Middle Child Conclusions:

Sociability? Good. Endless debates? If my parents could survive it, I can survive it.  (Right?) Violent tantrums upon not getting his own way? Don’t tell me. I don’t want to know. Yet.

Meanwhile, my daughter turned 5 over Martin Luther King Day weekend.

Her toddlerhood was notable for her insisting on picking out her own clothes at an age when her brothers could not have cared less. (Let’s be honest: they still need to be prompted to put on matching socks. And pants. They get that from their father.)  And a tendency to, when forbidden or denied, toss her hair and dismiss, “Oh, I didn’t want that, anyway.” (At least my middle son could be coaxed by either appealing to his intellect, or a flat-out bribe. When my daughter doesn’t care to execute something, she doesn’t care to execute something. End of discussion. Save your Skittles and your stickers, lady. Did you not hear me: I didn’t want that anyway.)  Followed by a march to her room, a slam of the door, and cranking up the music on her CD player (today, it’s the Wiggles, tomorrow… who knows what the angsty music of choice will be in ten years.)

Even before she could walk, my daughter was under the impression that anything her big brothers could do, she could do.
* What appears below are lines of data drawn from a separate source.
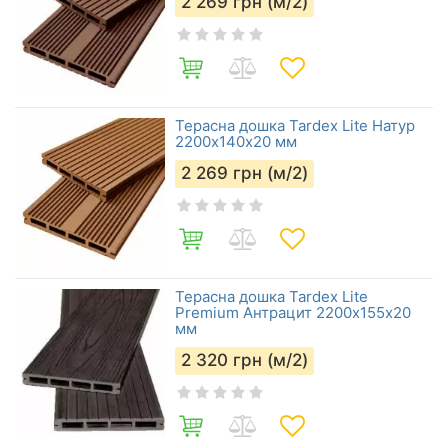
2 269
грн (м/2)
Терасна дошка Tardex Lite Натур
2200х140х20 мм
2 269
грн (м/2)
Терасна дошка Tardex Lite
Premium Антрацит 2200х155x20
мм
2 320
грн (м/2)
And was summarily disappointed, each and every time, to learn that hanging upside down from a bunk-bed or operating a computer keyboard or peeing standing up was (for the moment) beyond her capabilities. So she kept on trying.

Perseverance is a good quality, isn’t it?

Indiscriminate stubbornness and not knowing when to quit… isn’t. (On the other hand, maybe she can help me with my wardrobe.)

For those of you currently making your way through the toddler years. Can you already see the teen in your tot?